Mascarpone Almond Tart

MASCARPONE ALMOND TART😍

Happy 4th of July everybody! Kicking today off with a no bake tart you’ll be making for 4th of July and allll summer long – you would never be able to tell that this crust is vegan and gluten free because it is a BOMBSHELL in the flavor department. Top it off with a lusciously creamy mascarpone (or vegan cream cheese) topping and try not to inhale it before you make it to your BBQ.

 

Makes 8-12 servings.

Ingredients:

For the Vegan, Gluten-Free Crust:

  • 1 cup almonds

  • ¾ cup pecans

  • ½ cup coconut flakes

  • 3 tbsps coconut oil

  • 32-34 pitted dates

  • 1 tsp salt (omit if using salted nuts)

For the Mascarpone tart:

  • 16oz mascarpone cheese (substitute for vegan cream cheese to make this vegan)

  • Zest and juice from 1 lemon

  • 2 tsps vanilla extract

  • ¼ cup powdered sugar

  • ¼ tsp salt

  • Strawberries and blueberries for topping (or your favorite fruit)

  • 1 tbsp hot water

  • 1 tbsp honey

 

Directions:

For the Vegan, Gluten-Free Crust:

  • In a blender or food processor, add the dates and pulse until you reach a chunky crumble.

  • Add the nuts, coconut flakes, coconut oil, and salt, and pulse until a crust is formed. It will still be a bit crumbly, but as long as it holds together when you pinch it, it’s done. If it does not hold together, continue adding dates until the crust holds together.
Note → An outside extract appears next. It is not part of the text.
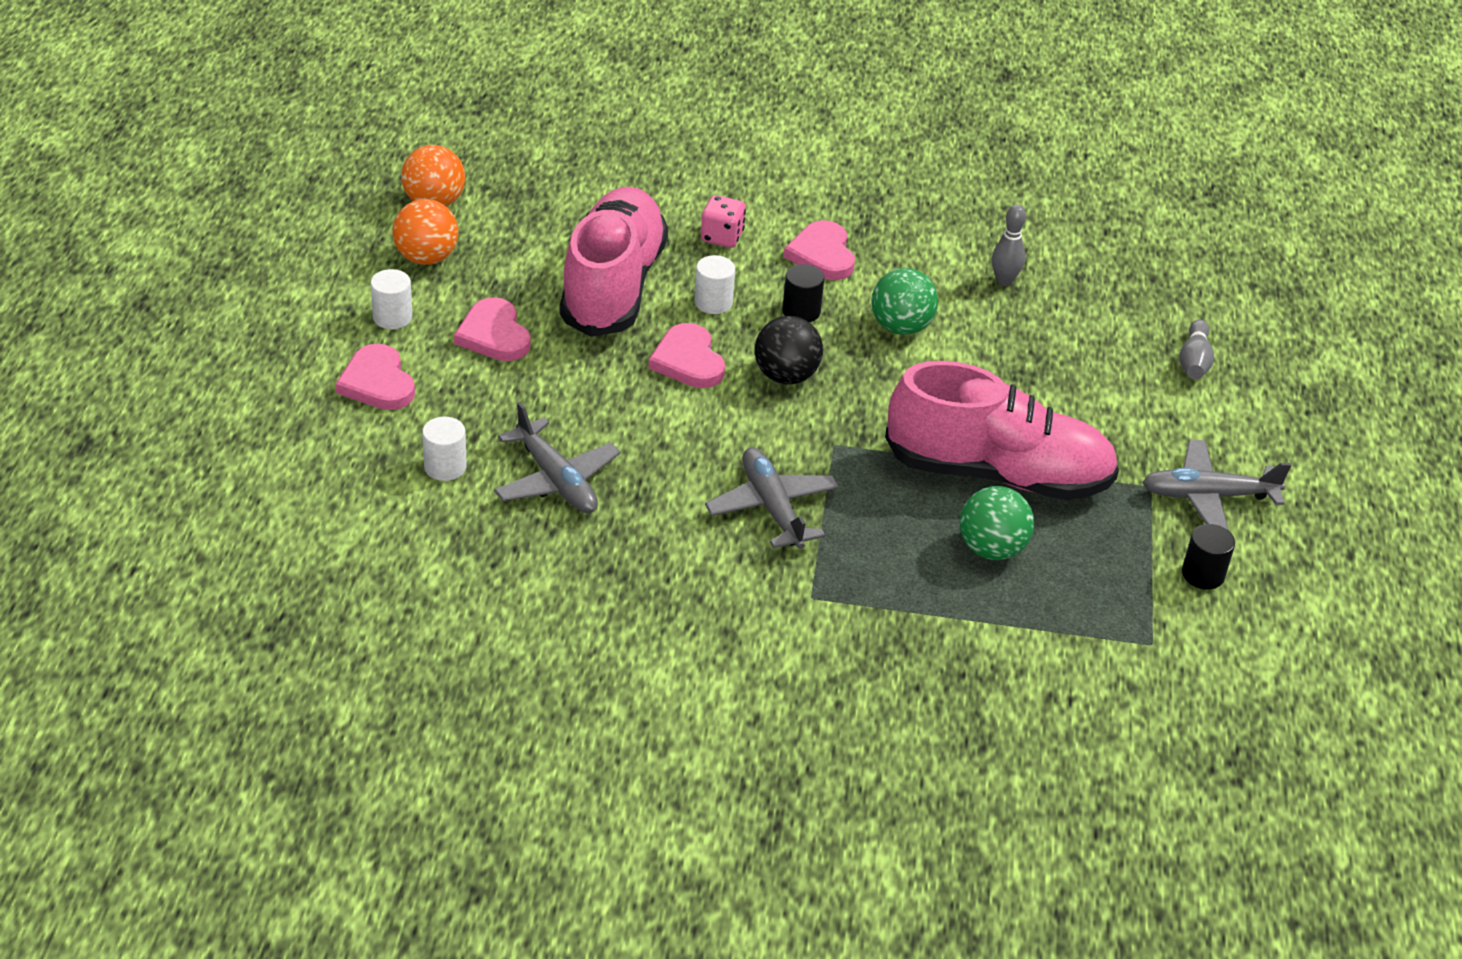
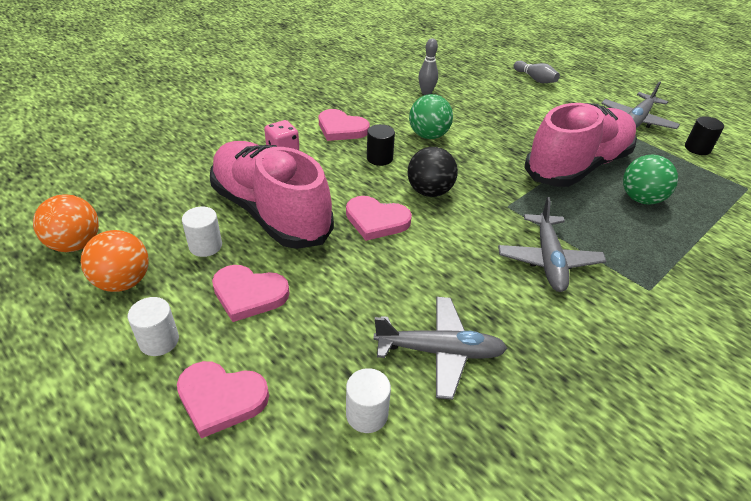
camera: 50 degrees left, 0 degrees up
(713, 302) = (335, 183): white cylinder -> white cylinder (205, 246)
(772, 507) = (548, 260): grey plane -> grey plane turned 105 degrees counterclockwise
  • Place in a tart pan or square glass pan and use your fingers to push the crust into the pan, forming some up the sides as well.

  • Freeze for 15 minutes or refrigerate for 30.


For the Mascarpone Tart:

  • Mix together the mascarpone, lemon juice, lemon zest, vanilla extract, powdered sugar, and salt with a fork until well incorporated.

  • Add to the tart crust and spread out in an even layer. Refrigerate until firm (about 30 minutes)

  • In a bowl, mix together the water and honey until incorporated.

  • Place fruit on the tart, and brush with the honey water mix. Serve and enjoy!